This is Sweden, so is it good or bad ??
Porn and relationship education in schools starts this autumn
UPDATED YESTERDAY 142PUBLISHED YESTERDAY 10:59
Teaching about sex and relationships is changing its name to 'sexuality, consent and relationships'. According to debater and gender scientist Nina Rung, knowledge about good versus bad relationships benefits young people.
- 'This has a real impact on students for the rest of their lives,' she says in the Morning Show.
According to the Swedish National Agency for Education's summary of the new curriculum, the new name of the knowledge area "shows the importance of sexuality and relationships being characterised by consent".
Nina Rung says that consent is about more than sexual relationships and also includes love relationships.
- If you're 15 and in your first relationship, what should you know about what actually constitutes violence? Is it OK for someone to call you derogatory names, push you, pull your hair or strangle you," says Nina Rung, who has long debated the impact of porn consumption on young people's emotional health.
- 'The curriculum has never been so clear that you have to learn about pornography, for example,' says Nina Rung.
Clear in preschools
In several preschools, children are taught that no one is allowed to touch them without permission.
- They clearly teach 'stop minibody', but then it stops when that work is not continued at school," says Nina Rung.

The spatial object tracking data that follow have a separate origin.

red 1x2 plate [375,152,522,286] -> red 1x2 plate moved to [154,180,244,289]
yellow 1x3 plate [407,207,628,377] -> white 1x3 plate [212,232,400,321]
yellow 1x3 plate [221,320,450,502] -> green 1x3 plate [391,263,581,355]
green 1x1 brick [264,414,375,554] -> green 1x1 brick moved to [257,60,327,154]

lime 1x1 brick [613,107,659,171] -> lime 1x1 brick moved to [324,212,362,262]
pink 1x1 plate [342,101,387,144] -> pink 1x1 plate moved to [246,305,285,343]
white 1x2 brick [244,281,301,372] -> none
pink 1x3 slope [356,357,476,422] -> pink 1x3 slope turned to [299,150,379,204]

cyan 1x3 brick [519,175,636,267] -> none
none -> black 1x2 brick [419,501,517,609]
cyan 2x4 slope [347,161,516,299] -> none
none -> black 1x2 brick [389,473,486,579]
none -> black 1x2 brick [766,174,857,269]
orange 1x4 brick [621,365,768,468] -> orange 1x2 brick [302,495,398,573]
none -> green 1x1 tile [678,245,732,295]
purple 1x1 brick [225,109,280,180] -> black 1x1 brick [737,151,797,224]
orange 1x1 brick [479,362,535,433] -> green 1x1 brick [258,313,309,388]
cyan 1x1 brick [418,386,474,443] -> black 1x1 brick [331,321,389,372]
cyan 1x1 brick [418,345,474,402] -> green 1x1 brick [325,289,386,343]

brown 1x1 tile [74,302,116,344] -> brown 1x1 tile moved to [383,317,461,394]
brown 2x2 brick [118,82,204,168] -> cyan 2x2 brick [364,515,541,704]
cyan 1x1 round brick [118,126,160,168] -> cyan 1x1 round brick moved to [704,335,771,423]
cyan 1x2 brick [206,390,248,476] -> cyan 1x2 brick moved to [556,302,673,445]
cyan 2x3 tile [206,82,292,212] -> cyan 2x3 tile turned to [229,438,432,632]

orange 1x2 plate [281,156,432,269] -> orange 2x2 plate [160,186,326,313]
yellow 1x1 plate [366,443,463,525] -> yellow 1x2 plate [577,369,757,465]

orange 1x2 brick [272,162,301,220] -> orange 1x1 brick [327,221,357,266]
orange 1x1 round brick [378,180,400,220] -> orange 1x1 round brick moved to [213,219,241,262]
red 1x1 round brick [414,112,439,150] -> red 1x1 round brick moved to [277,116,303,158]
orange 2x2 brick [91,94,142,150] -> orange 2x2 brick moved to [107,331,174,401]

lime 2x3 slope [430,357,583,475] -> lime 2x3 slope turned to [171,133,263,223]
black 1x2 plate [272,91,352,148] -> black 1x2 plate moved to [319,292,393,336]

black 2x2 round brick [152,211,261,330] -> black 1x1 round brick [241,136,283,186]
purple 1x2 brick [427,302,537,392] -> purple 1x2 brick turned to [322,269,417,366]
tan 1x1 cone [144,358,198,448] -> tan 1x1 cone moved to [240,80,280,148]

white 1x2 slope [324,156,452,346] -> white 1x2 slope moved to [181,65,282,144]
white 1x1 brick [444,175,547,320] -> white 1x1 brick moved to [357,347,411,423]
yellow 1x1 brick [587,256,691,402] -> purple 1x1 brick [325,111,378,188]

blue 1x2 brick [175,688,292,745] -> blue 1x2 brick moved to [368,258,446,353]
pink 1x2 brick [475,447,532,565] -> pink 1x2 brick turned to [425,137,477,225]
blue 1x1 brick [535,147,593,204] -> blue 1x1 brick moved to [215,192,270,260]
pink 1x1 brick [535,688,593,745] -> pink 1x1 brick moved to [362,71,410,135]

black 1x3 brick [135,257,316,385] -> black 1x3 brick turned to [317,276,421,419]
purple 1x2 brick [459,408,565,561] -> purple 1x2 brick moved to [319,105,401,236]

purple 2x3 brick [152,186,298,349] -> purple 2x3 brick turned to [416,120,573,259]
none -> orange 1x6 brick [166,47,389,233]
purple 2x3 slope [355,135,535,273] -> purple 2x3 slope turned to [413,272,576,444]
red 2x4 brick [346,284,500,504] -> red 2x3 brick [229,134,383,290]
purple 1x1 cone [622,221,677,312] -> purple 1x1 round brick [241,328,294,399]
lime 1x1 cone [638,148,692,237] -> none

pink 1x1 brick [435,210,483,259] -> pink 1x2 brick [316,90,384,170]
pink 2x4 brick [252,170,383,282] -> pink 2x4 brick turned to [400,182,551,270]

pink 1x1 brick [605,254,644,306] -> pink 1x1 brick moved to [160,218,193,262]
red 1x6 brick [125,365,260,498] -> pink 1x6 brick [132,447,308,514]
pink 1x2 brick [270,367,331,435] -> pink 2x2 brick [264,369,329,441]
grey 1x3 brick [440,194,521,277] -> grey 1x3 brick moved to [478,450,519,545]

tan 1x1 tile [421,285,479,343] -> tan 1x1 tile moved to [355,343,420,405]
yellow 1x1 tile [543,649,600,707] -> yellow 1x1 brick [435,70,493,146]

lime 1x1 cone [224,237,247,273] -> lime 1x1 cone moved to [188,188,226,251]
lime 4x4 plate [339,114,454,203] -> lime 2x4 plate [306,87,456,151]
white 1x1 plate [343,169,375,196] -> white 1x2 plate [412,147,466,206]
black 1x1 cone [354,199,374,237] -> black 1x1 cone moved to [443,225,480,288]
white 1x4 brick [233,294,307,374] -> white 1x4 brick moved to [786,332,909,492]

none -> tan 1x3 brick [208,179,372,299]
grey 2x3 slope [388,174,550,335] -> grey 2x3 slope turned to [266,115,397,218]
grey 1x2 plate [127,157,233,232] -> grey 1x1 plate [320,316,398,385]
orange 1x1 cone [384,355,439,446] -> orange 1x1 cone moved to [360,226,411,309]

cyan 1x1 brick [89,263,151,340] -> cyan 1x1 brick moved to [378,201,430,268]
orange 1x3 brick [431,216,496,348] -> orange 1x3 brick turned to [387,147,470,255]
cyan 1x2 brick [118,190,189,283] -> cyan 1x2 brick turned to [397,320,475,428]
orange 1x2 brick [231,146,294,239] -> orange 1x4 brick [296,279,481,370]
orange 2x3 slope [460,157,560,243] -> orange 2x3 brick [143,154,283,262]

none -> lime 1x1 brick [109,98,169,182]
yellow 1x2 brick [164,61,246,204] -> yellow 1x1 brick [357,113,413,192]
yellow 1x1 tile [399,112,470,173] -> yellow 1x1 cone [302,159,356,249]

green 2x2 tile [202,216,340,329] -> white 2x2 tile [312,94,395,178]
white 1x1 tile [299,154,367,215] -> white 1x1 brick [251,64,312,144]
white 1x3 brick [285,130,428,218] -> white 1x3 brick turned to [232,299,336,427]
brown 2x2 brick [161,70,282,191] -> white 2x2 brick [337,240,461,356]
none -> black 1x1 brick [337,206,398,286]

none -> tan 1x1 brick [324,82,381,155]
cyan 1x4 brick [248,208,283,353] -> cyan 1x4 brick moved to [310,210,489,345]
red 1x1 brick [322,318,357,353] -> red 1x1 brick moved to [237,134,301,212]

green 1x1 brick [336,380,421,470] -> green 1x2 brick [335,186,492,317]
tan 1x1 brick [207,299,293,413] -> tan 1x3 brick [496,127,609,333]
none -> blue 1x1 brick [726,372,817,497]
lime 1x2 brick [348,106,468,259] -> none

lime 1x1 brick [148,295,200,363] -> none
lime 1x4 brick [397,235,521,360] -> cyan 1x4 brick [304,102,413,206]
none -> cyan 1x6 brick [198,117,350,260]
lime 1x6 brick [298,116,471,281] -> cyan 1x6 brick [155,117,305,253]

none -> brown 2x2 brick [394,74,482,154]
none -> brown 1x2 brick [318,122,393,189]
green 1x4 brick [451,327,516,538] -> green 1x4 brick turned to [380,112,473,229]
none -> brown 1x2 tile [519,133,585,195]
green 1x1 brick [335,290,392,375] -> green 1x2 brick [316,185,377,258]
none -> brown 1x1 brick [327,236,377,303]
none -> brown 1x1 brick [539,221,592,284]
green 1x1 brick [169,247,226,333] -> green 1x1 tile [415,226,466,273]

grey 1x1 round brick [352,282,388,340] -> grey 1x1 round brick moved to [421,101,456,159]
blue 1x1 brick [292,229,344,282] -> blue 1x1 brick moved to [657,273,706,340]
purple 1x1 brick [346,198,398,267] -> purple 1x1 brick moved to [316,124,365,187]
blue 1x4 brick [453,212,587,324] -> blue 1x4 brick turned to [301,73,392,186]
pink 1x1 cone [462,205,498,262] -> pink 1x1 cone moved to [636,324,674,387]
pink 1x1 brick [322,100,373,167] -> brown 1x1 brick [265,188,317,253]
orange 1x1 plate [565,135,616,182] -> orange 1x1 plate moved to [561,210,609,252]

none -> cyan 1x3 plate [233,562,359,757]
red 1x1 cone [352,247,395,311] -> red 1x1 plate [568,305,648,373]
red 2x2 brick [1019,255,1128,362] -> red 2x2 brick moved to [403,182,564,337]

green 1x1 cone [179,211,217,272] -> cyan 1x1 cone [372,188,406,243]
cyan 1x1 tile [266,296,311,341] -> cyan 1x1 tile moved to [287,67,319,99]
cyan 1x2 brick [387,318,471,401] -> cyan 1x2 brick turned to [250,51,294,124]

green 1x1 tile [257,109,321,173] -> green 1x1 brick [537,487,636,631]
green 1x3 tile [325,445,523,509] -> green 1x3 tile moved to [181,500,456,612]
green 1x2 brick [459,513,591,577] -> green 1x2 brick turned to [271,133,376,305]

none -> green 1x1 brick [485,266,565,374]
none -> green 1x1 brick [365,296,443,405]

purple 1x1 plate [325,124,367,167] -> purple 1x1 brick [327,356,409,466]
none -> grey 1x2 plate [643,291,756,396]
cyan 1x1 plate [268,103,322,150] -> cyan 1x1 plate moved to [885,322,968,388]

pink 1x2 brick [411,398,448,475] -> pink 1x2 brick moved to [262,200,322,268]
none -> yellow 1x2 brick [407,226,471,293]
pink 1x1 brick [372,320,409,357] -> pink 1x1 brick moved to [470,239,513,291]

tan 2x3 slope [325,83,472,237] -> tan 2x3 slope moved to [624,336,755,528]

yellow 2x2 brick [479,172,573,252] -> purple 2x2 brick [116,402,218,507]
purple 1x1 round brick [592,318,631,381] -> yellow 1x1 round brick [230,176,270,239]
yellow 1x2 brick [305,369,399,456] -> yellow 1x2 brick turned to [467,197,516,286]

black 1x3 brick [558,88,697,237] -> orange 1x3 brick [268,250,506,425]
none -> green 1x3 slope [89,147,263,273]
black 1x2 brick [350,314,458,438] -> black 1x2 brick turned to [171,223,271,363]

She points out that not all parents are able or willing to talk to their child about the subjects in question. And that's where teachers need to step in as a complement.
Digital arena
Among other things, she hopes that pupils will understand and be able to set limits digitally too. Nina Rung mentions "dick pics", which refer to pictures of the male genitalia sent to another person without being requested.
- If you have no one to turn to, 'dick pics' and so on are normalised, she says.
She has now co-authored a book intended to serve as a knowledge aid for teachers. Not least because the subject is no longer confined to biology and social science classes.
- Now all teachers, whether they have maths or physical education, should introduce the subject in different ways," says Nina Rung.
The consent law
According to Nina Rung, the new curriculum reflects the political debate that led to the Consent Act.
When it was introduced in 2018, some critics argued that it would prove impossible to investigate and prosecute. A year after it came into force, a review of In the Name of the Law on P1 showed that the law had made an impact. Among other things, the Supreme Court took on a rape case.